I think one of the hardest decisions one ever has to make in life is knowing when to quit. I emphasize on the “when,” as opposed to the other questions that probe this act, like “why” or “how” to quit. Because I think when to quit is an extremely delicate yet loaded area that one is left to navigate.
Every so often, like everyone else, I find myself in these situations or moments wherein I no longer want to or feel like doing something I had committed myself to. And naturally, I’m faced with a decision: do I want to quit? Give up, say no, change my mind?
Some of these decisions are easier, because they’re either driven so forcefully by intuition that they require almost no thought—the answer is clear, right in front of you, and the alternative seems unimaginable—or you have external factors that makes you think that the decision is being made for you because you don’t really have a choice.
There’s a second type, however, which differs greatly from the ease and comfort of instinct or passing the responsibility on other forces. And that is the more painful battle where the two options appear equidistant from where one is standing.
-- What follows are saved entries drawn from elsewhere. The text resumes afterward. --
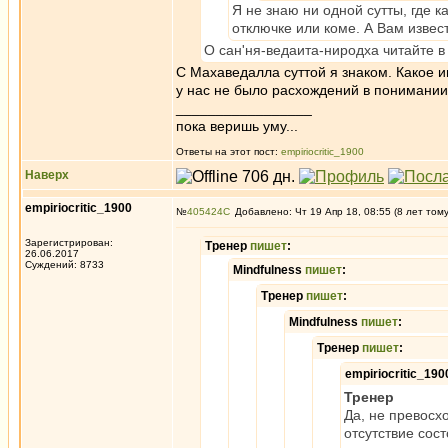
Я не знаю ни одной сутты, где 
отключке или коме. А Вам извест
О сан'ня-ведаита-ниродха читайте 
С Махаведалла суттой я знаком. Какое 
у нас не было расхождений в понимании
_________________
пока веришь уму...
Ответы на этот пост:
empiriocritic_1900
Наверх
empiriocritic_1900
№
405424
Добавлено: Чт 19 Апр 18, 08:55 (8 лет том
Зарегистрирован:
Тренер
пишет
:
26.06.2017
Суждений: 8733
Mindfulness
пишет
:
Тренер
пишет
:
Mindfulness
пишет
:
Тренер
пишет
:
empiriocritic_19
Тренер
Да, не превосх
отсутствие сост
I don’t know if anyone else experiences this, but in such moments, my mind sways violently and rapidly between the two (or more) possibilities wherein I can easily envision myself doing either.
Decision-making itself is a big topic, but I focus on quitting, because it presents a much more specific dilemma—one that treads the line between two dangerously opposing territories: commitment to consistency and commitment to intentionality. On one hand, there is the responsibility one feels (or imposes upon oneself) to maintain consistency. Sometimes, we don’t want to do certain things, but we do them anyway because that’s how we build discipline. I think a lot of people mistake consistency for its inverse, assuming that people are consistent at something simply because they enjoy it and have never experienced friction. But consistency is not born purely out of love or passion; it is shaped by discipline and grit, resources that are not always readily available.
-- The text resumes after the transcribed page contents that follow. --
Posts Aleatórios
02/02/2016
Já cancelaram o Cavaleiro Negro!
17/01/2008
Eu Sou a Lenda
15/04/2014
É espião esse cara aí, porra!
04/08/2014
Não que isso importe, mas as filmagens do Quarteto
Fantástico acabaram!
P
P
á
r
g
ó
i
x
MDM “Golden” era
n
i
While it may now seem like I am making a case against quitting—or at least advocating for perseverance despite difficulties or lack of desire—I am also very much pro-quitting. Recently, I’ve been putting this untrained muscle into practice by quitting books I started but didn’t enjoy. Many people talk about the beauty and importance of normalizing quitting books midway through, arguing that our time on earth is too precious to waste on something we don’t like.
However, I have to admit that it’s not going as well I had imagined either. I thought it was going to be this big liberating feeling, feeling the power and relief simultaneously that I no longer need to continue doing something I don’t like, and I can finally stop. The flip side, though, is that I’ve quit so many books since making this decision a couple of months ago that I now wonder if I’ll ever finish one again. The thought of finishing something feels harder—and even less important—now that I’ve incorporated quitting into my daily life.
It needs to be said, though, that quitting has a certain charisma to it. A person who dares to quit is either admired or feared. Yes, there may be an element of shame attached to it—like you have failed at something, broken a promise to yourself, and could not deliver. But at the same time, being able to quit suggests a certain detachment, a lack of the concern or pressure that others feel when holding themselves accountable for something. Similarly, I think about quitting a bad habit—how difficult and admirable it is for someone to have the determination to change an entire habit or lifestyle and never return to it.
I’ll come back to the significance of “when” here, what I am most interested, which is in that exact moment of threshold—when one must choose to walk away or stay. The initiative and decision have a whole different meaning and significance in that precise moment. If you wait long enough, the decision might reveal itself to you anyway, so the skill of intervening before letting it clarify itself to you takes a certain courage, leap of fait. And eventually, in life—with only a few exceptions of course—we end up quitting everything we once embraced so religiously. But when do you do it? When do you quit so it injects intentionality to life?


Hope you have a lovely rest of your Sunday!
Take care,
Melis
Quitting is hard. Most people find it difficult to make decisions. It is also the devil you know against what will take its place in your life.